Les journaux sont denrée périssable. Verba data. Charles-F. Pochon leur trouvait pourtant un prix quand ils étaient désactualisés. Il les conservait non pas en spécialiste, bibliothécaire ou historien, mais en amateur ayant délimité son domaine. Certes, il était fier de posséder quelques pièces rares où étaient annoncés en gros titres les grands chocs de notre histoire, mais Charles-F. Pochon n’était pas qu’un collectionneur.
S’il recherchait les feuilles «mortes», ce n’était pas pour vivre à une autre époque que la sienne. Il était un social-démocrate convaincu, un coopérateur actif et, par liens familiaux mais aussi par conviction, un syndicaliste authentique.
Ce passionné de journaux, à l’affût de l’imprimé, ne pouvait pas, en 1963, ne pas avoir entendu parler du lancement de Domaine Public. Et passant de la collection à l’action, il se retrouva sur la liste des cosignataires du premier numéro. Depuis, en près de cinquante ans, sa fidélité a été sans faille.

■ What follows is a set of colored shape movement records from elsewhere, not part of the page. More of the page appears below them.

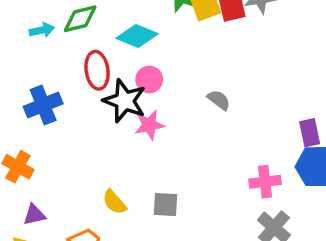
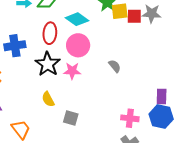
pink circle: (149, 79) -> (78, 45), size x1.5
black star: (125, 101) -> (48, 64), moved
yellow semicircle: (114, 202) -> (48, 99), moved

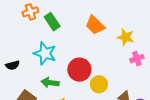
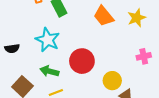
yellow star: (126, 37) -> (137, 18), moved, turned 30
yellow circle: (99, 84) -> (112, 81), moved

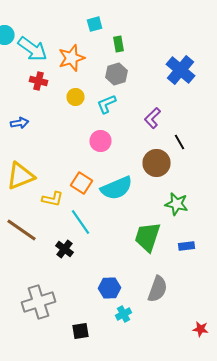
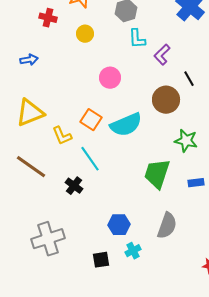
cyan L-shape: (106, 104) -> (137, 39), moved, turned -70
yellow L-shape: (52, 199) -> (62, 136), turned 55
black square: (80, 331) -> (101, 260), moved

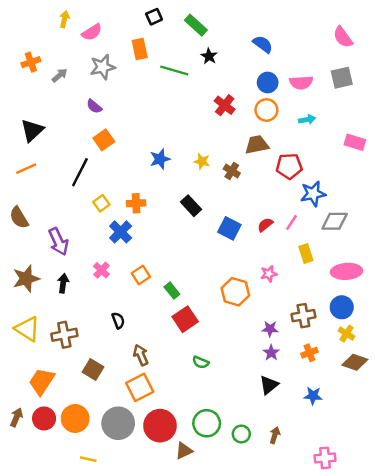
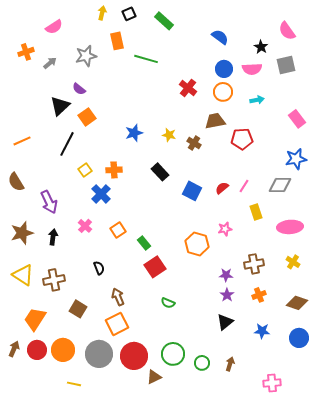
yellow arrow: (64, 19) -> (102, 13), moved
pink semicircle: (92, 32) -> (54, 27), moved
black star: (209, 56) -> (261, 47), moved
black triangle: (32, 130) -> (60, 106), moved
pink rectangle: (355, 142) -> (297, 119), turned 36
blue star: (313, 194) -> (296, 159), moved
blue circle: (342, 307) -> (299, 338), moved
yellow cross: (347, 334) -> (293, 262), moved

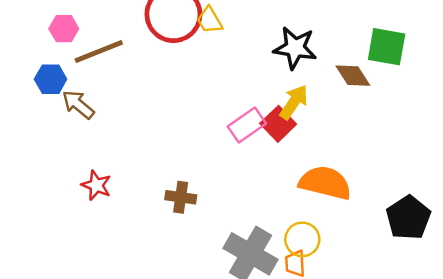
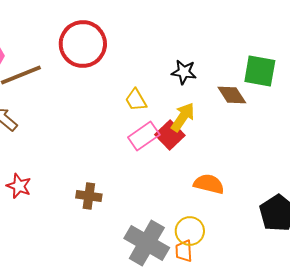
yellow trapezoid: (210, 20) -> (136, 100), moved
black star: (295, 48) -> (184, 72), size x0.7
orange semicircle: (325, 183) -> (209, 184), size x0.7

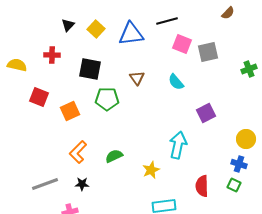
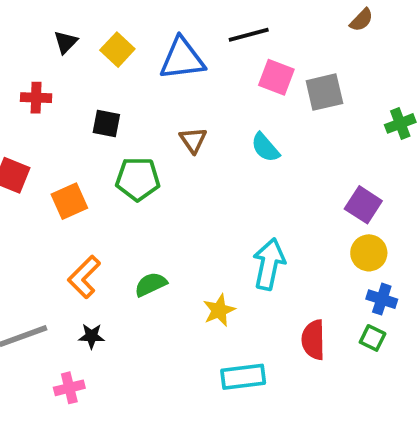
black square: (90, 69) -> (106, 123), size x0.7
purple square: (206, 113) -> (363, 205), moved, turned -30
yellow circle: (246, 139) -> (369, 253), moved

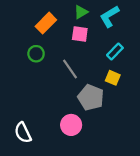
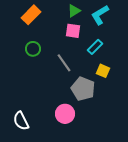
orange rectangle: (46, 23) -> (31, 15), moved
cyan rectangle: (115, 52) -> (95, 47), moved

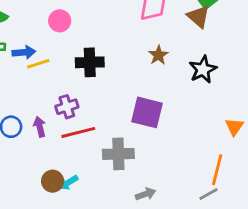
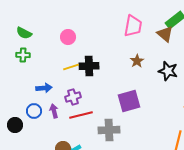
blue arrow: (24, 52) -> (44, 88), moved
yellow line: (38, 64) -> (71, 67), moved
black star: (203, 69) -> (168, 71), turned -30
purple square: (147, 112) -> (129, 101), turned -30

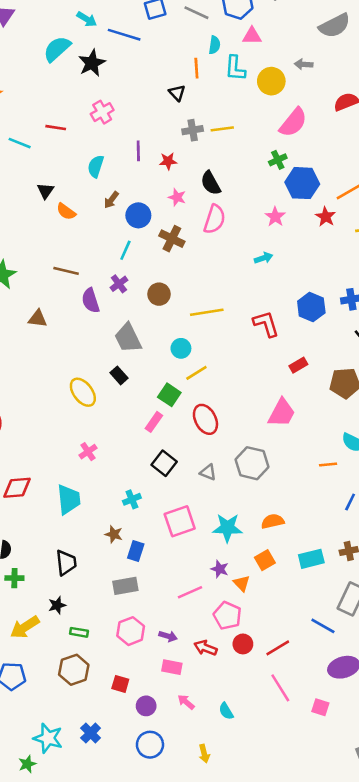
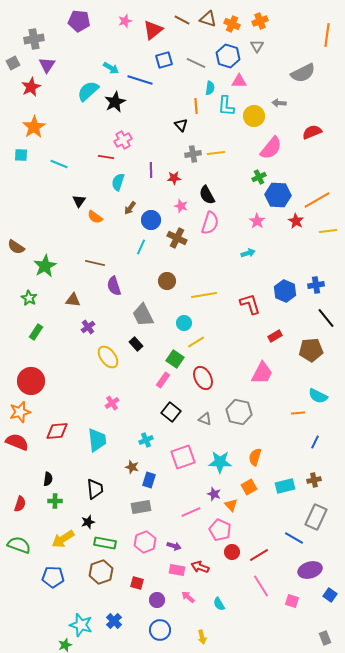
red line: (56, 128) -> (106, 157), moved
purple cross: (119, 284) -> (88, 327), moved
orange semicircle: (273, 521) -> (255, 457), turned -60
green rectangle: (79, 632) -> (105, 543), size x1.5
red arrow: (205, 648) -> (200, 567), moved

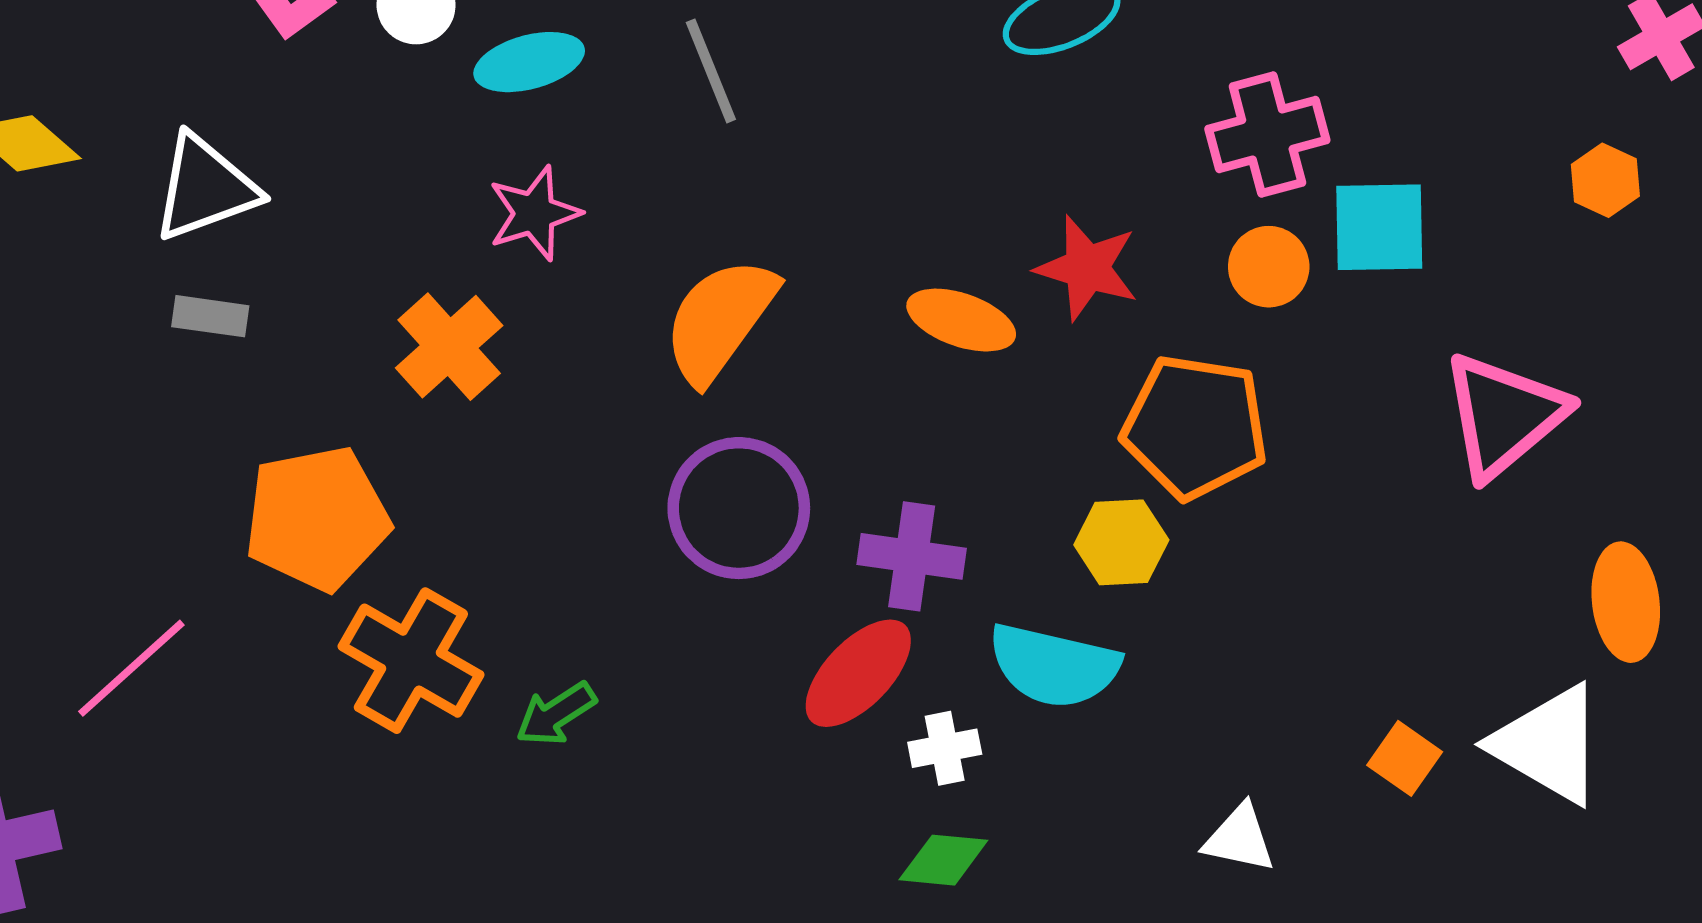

Habitant Berne, parlant le dialecte, haut fonctionnaire à l’OFIAMT (prédécesseur du SECO) puis responsable du nouveau Bureau de la consommation, foncièrement fédéraliste, il ne se sentait nullement exilé dans la ville fédérale. Il était représentatif de ce groupe de Vaudois de Berne qui, le 24 janvier, se réunissaient, toujours en présence d’un conseiller d’Etat venu officiellement de Lausanne, pour fêter l’indépendance dans la ville même de LL.EE.
Charles Pochon jouait à DP un rôle spécifique. Il n’était pas attiré par l’écriture. En revanche, il anima longtemps un groupe qui signait Berner, et surtout il était un documentaliste hors pair. Pas besoin de le solliciter, il repérait le sujet sur lequel chacun travaillait et, avant la publication, on recevait une grande enveloppe jaune, format A4, bourrée de coupures de presse. Apport précieux pour le récipiendaire, et moyen pour l’expéditeur de faire de la place chez lui où le flux d’imprimés montait comme rivière en crue.
Charles-F. Pochon, avec sa femme Marcelle, que nous saluons affectueusement, participait régulièrement à nos séances de discussion interne et à la rencontre annuelle de Montaubion. Il surprenait par sa voix forte et parfois, sortant de son rôle de sage, par sa prédiction de surprises politiques.
Le triomphe de l’informatique a été pour lui une rupture générationnelle, même si les journaux papier n’ont pas disparu – il recevait chaque semaine par les bons soins d’Yvette Jaggi l’édition pdf de DP.
Toutefois, les participations s’espacèrent, les enveloppes jaunes et la documentation se firent plus rares, et brusquement vint l’enveloppe à bordure noire.